Friday, September 7, 2007

Beazer Homes is in an Elevator (and it's only going down)

More bad news from Beazer Homes. First comes an FBI investigation regarding fraud within the company, which is followed by their Chief Accounting Officer quiting, which is then followed by rumors about bankruptcy; now, there are reports of Beazer Homes receiving default notices:

"Home builder Beazer Homes USA Inc said on Friday it received default notices related to senior notes from U.S. Bank, the trustee for the notes, sending its shares down as much as 13 percent."

"Beazer, which faces a deteriorating U.S. housing market as well as two separate probes related to its mortgage-origination business, said it believes the default notices are 'invalid and without merit.'"

Right. The notices are "invalid and without merit". It might seem like that if one is too ignorant to connect the dots. Beazer should be the first publicly traded homebuilder filing for bankruptcy.

The stock has lost two-thirds of it's value since I recommended selling it more than two months ago.

2 comments:

Anonymous said...

I'm a new Beazer homeowner and it has been quite an unpleasant experience. The current housing market is doing quite a number on the value of my home. However, Beazer is doing quite another. Beazer is not only assisting in the falling value of my home, but Beazer is having a fire sale within my housing development in order to raise cash. Beazer is a total disgrace to the American public who brought their product. As a customer I feel disrespected and ignored. I would never puchase another Beazer home. Homebuilders are punishing homeowners who bought in a slowing market that they (homebuilders) were apparently ill equipped to handle. It's a shame that the homebuilders were not more responsible with the monies earned during the period when home appreciation was through the roof.

Econ Phenom said...

I'm a new Beazer homeowner and it has been quite an unpleasant experience.
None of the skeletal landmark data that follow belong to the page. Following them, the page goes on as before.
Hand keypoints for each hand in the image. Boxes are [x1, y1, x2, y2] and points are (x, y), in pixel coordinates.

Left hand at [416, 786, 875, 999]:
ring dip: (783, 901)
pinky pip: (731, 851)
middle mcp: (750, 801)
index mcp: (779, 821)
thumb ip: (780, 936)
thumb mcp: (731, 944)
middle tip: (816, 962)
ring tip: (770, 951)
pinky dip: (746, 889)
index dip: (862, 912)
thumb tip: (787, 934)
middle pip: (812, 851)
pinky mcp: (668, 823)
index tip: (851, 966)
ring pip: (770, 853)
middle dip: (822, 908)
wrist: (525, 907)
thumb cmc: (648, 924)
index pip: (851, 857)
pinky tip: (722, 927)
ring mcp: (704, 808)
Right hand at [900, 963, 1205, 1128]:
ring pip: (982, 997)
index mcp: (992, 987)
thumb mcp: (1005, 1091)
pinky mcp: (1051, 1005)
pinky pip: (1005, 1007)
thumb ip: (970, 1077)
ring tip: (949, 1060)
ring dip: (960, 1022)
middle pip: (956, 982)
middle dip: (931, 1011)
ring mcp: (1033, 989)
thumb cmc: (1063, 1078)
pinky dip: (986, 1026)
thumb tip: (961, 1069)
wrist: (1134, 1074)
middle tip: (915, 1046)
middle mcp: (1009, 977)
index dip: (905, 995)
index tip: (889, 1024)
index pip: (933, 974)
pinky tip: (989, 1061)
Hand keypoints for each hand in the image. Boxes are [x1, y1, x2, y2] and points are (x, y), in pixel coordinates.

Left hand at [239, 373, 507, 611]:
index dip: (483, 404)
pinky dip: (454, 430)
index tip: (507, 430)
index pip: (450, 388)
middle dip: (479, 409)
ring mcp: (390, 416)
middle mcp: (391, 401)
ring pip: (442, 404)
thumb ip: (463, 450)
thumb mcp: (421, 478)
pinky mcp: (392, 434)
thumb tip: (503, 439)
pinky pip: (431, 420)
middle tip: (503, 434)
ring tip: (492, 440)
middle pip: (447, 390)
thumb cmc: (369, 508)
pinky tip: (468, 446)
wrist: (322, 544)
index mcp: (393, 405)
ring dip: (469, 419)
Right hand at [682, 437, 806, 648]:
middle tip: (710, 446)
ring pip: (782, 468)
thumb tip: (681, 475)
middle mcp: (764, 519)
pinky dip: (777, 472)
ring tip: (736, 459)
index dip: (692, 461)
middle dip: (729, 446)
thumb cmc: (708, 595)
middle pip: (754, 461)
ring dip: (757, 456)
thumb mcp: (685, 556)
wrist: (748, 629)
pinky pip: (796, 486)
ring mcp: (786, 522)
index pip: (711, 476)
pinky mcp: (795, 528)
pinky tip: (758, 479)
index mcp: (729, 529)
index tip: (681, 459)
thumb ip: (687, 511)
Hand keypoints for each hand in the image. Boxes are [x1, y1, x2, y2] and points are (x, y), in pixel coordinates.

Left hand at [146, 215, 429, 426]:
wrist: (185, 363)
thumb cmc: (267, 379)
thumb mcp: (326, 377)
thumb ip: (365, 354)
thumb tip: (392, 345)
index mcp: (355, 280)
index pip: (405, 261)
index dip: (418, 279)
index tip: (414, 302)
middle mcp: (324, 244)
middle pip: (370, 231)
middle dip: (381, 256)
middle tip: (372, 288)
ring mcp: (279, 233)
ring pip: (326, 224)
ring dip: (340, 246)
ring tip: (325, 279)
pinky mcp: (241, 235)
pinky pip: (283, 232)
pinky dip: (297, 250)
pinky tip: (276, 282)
I'm sorry to hear about your bad experience in purchasing a home. In my opinion, the experience of buying a home should be joyful and fulfilling, not a headache.

Beazer is not only assisting in the falling value of my home, but Beazer is having a fire sale within my housing development in order to raise cash.

That's really bad, considering house prices are largely based on comparable sales within the neighborhood. I guess the thinking at the company goes something like this: it doesn't matter how many customers they burn because if they don't survive this downturn there will be no company to serve return customers. It's all about self-preservation.

It's a shame that the homebuilders were not more responsible with the monies earned during the period when home appreciation was through the roof.

I agree. I'll bet that the people at Beazer were drinking some awesome kool-aid when they were preparing their three and five year business plans in 2004 and 2005. Who wants to be that those projections were based on inflated, housing-bubble sales figures and real estate prices?
And I hate to bring this up, but Moody's recently announced that their expectation of the housing market looks bleak until 2009 or beyond:

"Moody’s has peered into its crysal ball and determined that not only will the housing slump not rally anytime soon, it should get even worse. For the next several years."

On Monday Moody’s Investors Services explained that it expects the housing-market-slump to last at least until 2009. This, in turn, will likely lead to numerous ratings downgrades for publicly traded homebuilders."


Keywords in that passage are: "at least until" and "next several years". You might expect that fire sale to continue indefinitely until the company goes belly-up or until the housing market recovers. I think the former will happen much sooner than the latter.